SOURCE RECORDS –
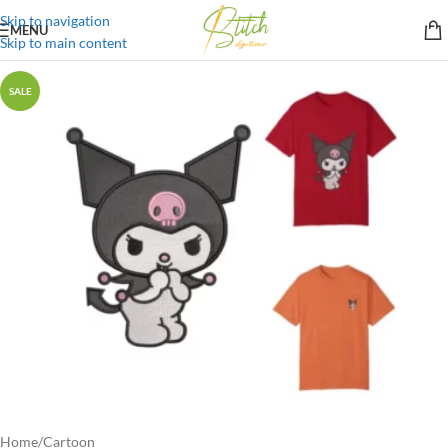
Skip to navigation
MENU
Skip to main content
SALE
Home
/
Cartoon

* * *

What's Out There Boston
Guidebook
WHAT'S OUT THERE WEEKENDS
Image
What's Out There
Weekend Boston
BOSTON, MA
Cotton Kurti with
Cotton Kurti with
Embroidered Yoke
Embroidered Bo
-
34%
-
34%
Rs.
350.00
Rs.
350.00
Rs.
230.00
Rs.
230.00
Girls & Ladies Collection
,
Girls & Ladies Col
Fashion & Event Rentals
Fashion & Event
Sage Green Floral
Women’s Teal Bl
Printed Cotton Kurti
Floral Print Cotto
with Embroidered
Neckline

TASK – Could you filter the material above and copy each line that holds the word "Embroidered"?

SOLUTION TO THIS PROBLEM –
Embroidered Yoke
Embroidered Bo
with Embroidered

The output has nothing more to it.